Problem statement:
Count the lines in the data below that contain the string "industrial". Reply with the number alone.

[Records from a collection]
──────────
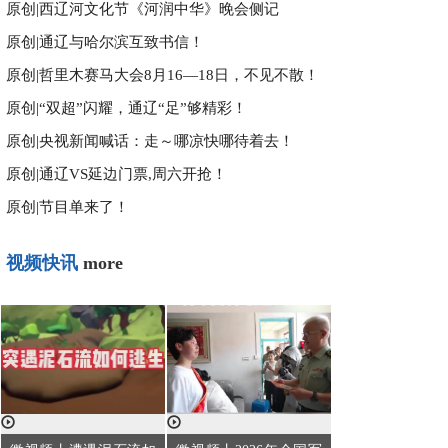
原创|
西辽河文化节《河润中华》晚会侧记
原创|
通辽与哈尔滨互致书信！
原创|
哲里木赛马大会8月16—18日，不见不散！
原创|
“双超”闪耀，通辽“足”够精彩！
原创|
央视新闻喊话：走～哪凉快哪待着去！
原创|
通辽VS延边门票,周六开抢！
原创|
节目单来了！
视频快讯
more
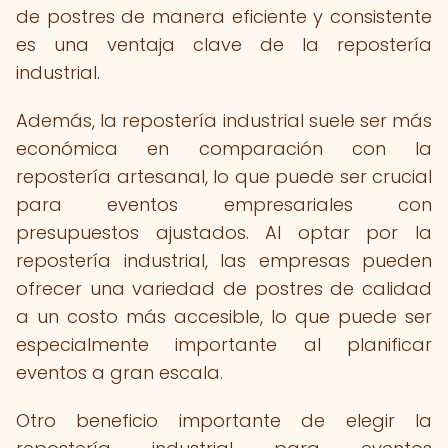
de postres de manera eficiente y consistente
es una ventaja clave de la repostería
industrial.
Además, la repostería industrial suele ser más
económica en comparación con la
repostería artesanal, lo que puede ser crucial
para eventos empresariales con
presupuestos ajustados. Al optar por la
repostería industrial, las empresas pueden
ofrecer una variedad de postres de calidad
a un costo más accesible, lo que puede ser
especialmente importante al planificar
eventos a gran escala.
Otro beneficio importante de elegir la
──────────
Task answer:
3